Um dos maiores problemas do filme é não conseguirmos enxergar o Robert Rodriguez trabalhando na direção. Isso porque o ar genérico da ação transparece um produto feito sob encomenda para uma gigante do mercado cinematográfico, com um tom cinzento, padronizado e formulaico, que enrijece o orçamento de mais cinquenta milhões de dólares. Ou seja, nem mesmo uma das marcas registradas do diretor, a questão plástica, consegue ter algum destaque nessa confusão generalizada que é “Hypnotic – Ameaça Invisível”.
O roteiro procura construir paulatinamente um grande desfecho, que deveria surpreender o público, mas só consegue ir colocando camadas desnecessárias em uma narrativa que por si só não consegue se sustentar. Assim, quando há a soma de uma história fragmentada e confusa, com diálogos expositivos que procuram explicar passo a passo do avanço para o público, a coisa toda vai ficando realmente insustentável. Não por acaso, a cada nova cena, Rodriguez se esforça em criar um novo gancho/gatilho para trazer a curiosidade do espectador o mais próximo possível de uma proximidade dramática com a história de Danny Rourke (Ben Affleck). Contudo, esses dispositivos não são o suficiente para servir de argamassa à colcha de retalhos que é exposta pelo roteiro e agravada pela montagem, que arrasta a curta duração do filme para uma desagradável experiência, capaz de curar insônia e desanimar o mais empolgado espectador na sala de cinema. Conforme progride, “Hypnotic – Ameaça Invisível” fica mais confuso e perde ritmo de forma acelerada, nem mesmo a carismática Alice Braga, interpretando a hipnótica Diana Cruz, é capaz de salvar o naufrágio rotundo de um longa desgovernado.

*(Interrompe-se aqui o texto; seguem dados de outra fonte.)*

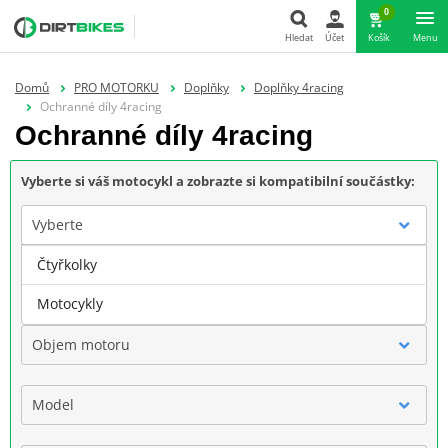
0
Hledat
Účet
Košík
Menu
Hledat
Domů
PRO MOTORKU
Doplňky
Doplňky 4racing
Ochranné díly 4racing
Ochranné díly 4racing
Vyberte si váš motocykl a zobrazte si kompatibilní součástky:
Vyberte
Čtyřkolky
Značka
Motocykly
Objem motoru
Model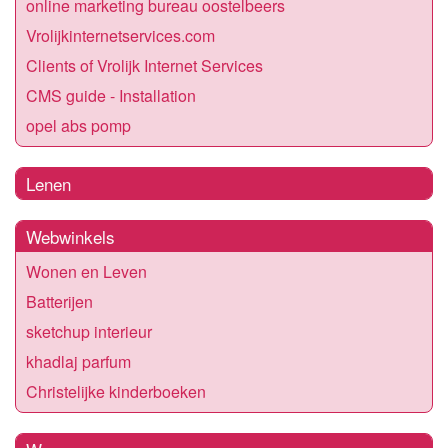
online marketing bureau oostelbeers
Vrolijkinternetservices.com
Clients of Vrolijk Internet Services
CMS guide - Installation
opel abs pomp
Lenen
Webwinkels
Wonen en Leven
Batterijen
sketchup interieur
khadlaj parfum
Christelijke kinderboeken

E se o imaginário estético da obra de Robert Rodriguez o fez ser cultuado por um seleto grupo de pessoas ao redor do mundo, essa particularidade se perde por completo aqui. Os poucos respiros de qualidade na carreira do diretor surgiram de uma liberdade criativa, onde ele podia extrapolar qualquer razoabilidade normativa e quebrar uma série de padrões estéticos que imperavam no contexto de cada obra. Normalmente apelando para o absurdo e a desconstrução naturalista, o tom bizarro de diversas cenas emblemáticas de sua filmografia surgiam da coragem do diretor em explorar a linguagem dos quadrinhos e sua literalidade, sem precisar prestar conta com a indústria. Tanto em “Sin City” (2005), com a participação direta de Frank Miller, quanto em “Um Drink no Inferno”, 1996; “Planeta Terror”, 2007, a necessidade de tornar palpável as erupções de um cinema independente que almejava os traços industriais, fizeram com que sua estética fosse notada pelos cinéfilos, críticos, cineastas etc. Aqui, tudo é uma projeção do que poderia ser e uma cópia mal formulada, engessada e bagunçada de “A Cura” (1997).

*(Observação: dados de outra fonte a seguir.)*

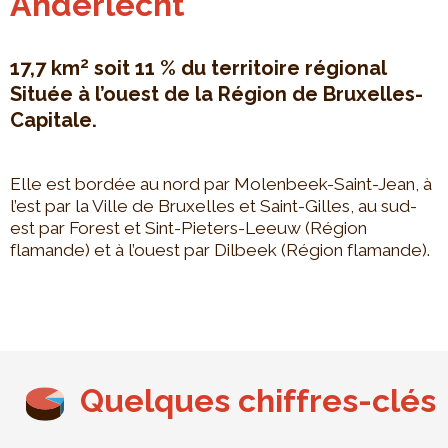
Anderlecht
2
17,7 km
soit 11 % du territoire régional
Située à l’ouest de la Région de Bruxelles-
Capitale.
Elle est bordée au nord par Molenbeek-Saint-Jean, à
l’est par la Ville de Bruxelles et Saint-Gilles, au sud-
est par Forest et Sint-Pieters-Leeuw (Région
flamande) et à l’ouest par Dilbeek (Région flamande).
Quelques chiffres-clés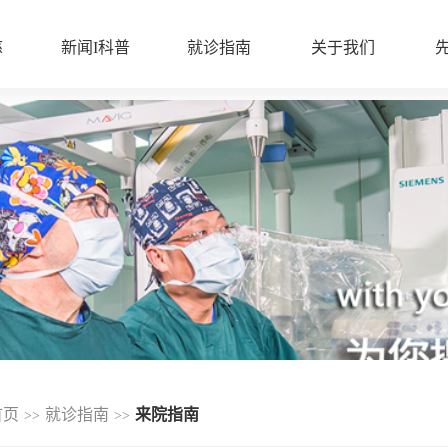
慈
新闻I科普
就诊指南
关于我们
首页
就诊指南
来院指南
>>
>>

É curioso notar que o alto orçamento e o referencial estético mais sóbrio/sombrio são capazes de destroçar qualquer possibilidade de funcionamento em “Hypnotic – Ameaça Invisível”. A revisão de um projeto de vinte e um anos de idade é necessária, talvez uma reformulação completa pudesse ajudar o longa a, pelo menos, ser assistível. Mas infelizmente o Rodriguez vem se afundando cada vez mais nesse emaranhado que ele tanto se manteve paralelo ao longo desses anos, ao ponto de dar a entender que apenas assinou um papel que pudesse legitimar o projeto com sua direção/ideia.
Sua obra nunca foi um referencial para esse que vos escreve, mas este último projeto é um ponto limítrofe que não tem volta. “Alita” (2019) ainda tinha alguma alma, o que sobrou foram pequenos lampejos de um passado, como na cena da prisão.